Interest rate is the amount charged by lenders or loan providers against the borrowed money of consumers/borrowers. As a consumer, you probably are always monitoring it. When rates are low, it can be ideal to apply for and obtain loans. It is the time when borrowing will not be that expensive.
Interest rates usually go up, especially these days when global economies and finances turn volatile. But at times, governments and central banks also cut such rates. Here are seven factors that usually lead to reduced or lowered borrowing rates.
1. General economic conditions
The overall condition of the country’s economy can be a factor to be considered for a possible interest rate cut.
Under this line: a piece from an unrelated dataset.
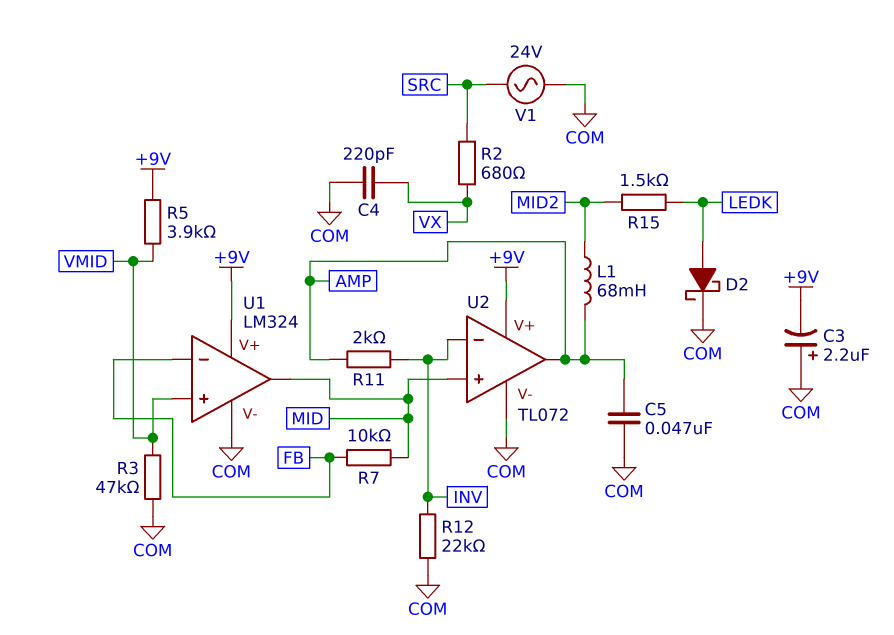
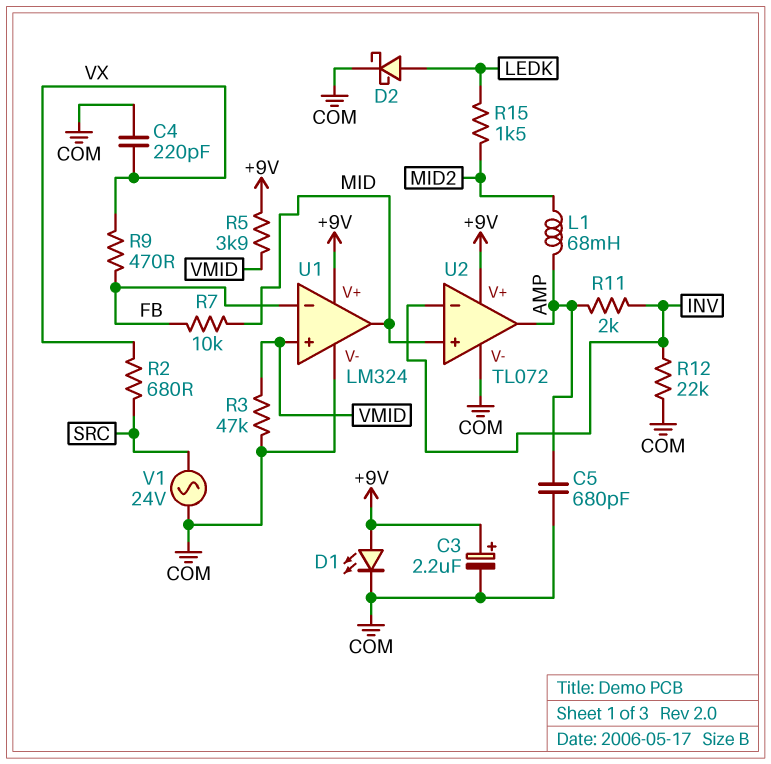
C3: 2.2uF (plus COM, minus +9V) -> 2.2uF (plus +9V, minus COM)
C5: 47nF (AMP, COM) -> 680pF (AMP, COM)
D1: none -> LED (A +9V, K COM)
R9: none -> 470 (FB, VX)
A strong economy may lead to low interest rates especially when demand for loans is not too intense and there is an abundance of funds available to borrowers across the market. Good economy may also mean consumers are not generally in need to borrow funds just to make ends meet.

2. Supply and demand
Supply of funds as well as demand for those affects movements of interest rates. If lenders across the market have greater cash on hand amid a slow demand for money through loans from borrowers, competition among such banks will intensify. It can lead to reduction or decline in interest rates.

3. Monetary policy
The monetary policy of the government may lead to interest rate cuts. If the central bank has printed more notes or money, supply may possibly exceed demand. Oversupply of available funds available to borrowers and lenders alike might prompt a cut in current interest rates, which is set by the country’s central bank.

4. Inflation
It is just logical for investors to preserve their money’s purchasing power. High inflation leads to higher interest rates. On the contrary, deflation is a significant factor for interest rate cuts. When there is deflation, or if inflation is low, investors do not need high interest rates to lend money. However, some lenders usually tend to be reluctant in lending money when there is deflation. They often wait until inflation picks up again to command higher interest for lending.

5. International forces
If foreign investors get more willing to lend cash to a country, they end up supplementing domestic funds to that marketplace. Consequently, interest rates will be driven down. On the contrary, if those foreign investors reduce their investments or pull out to reinvest elsewhere, there will be pressure to fill the gap on domestic sources, which can push the rates upward.

6. The US dollar
The US dollar remains as the main currency used in international trade. It is currently used extensively across world markets. Exchange rate movements, especially between a country’s currency and the US dollar, can be a basis for interest rate cuts. This may also depend on how demand for the dollar is at that market.

7. Political issues
It is a common knowledge that politics affects a country’s financial stability. Turbulent political system may lead to higher interest rates especially when foreign investors are shunned away, productivity is depleted, and inflation is driven up. Lack of drastic political problems and issues may indicate stability and possibly lead to interest rate reductions.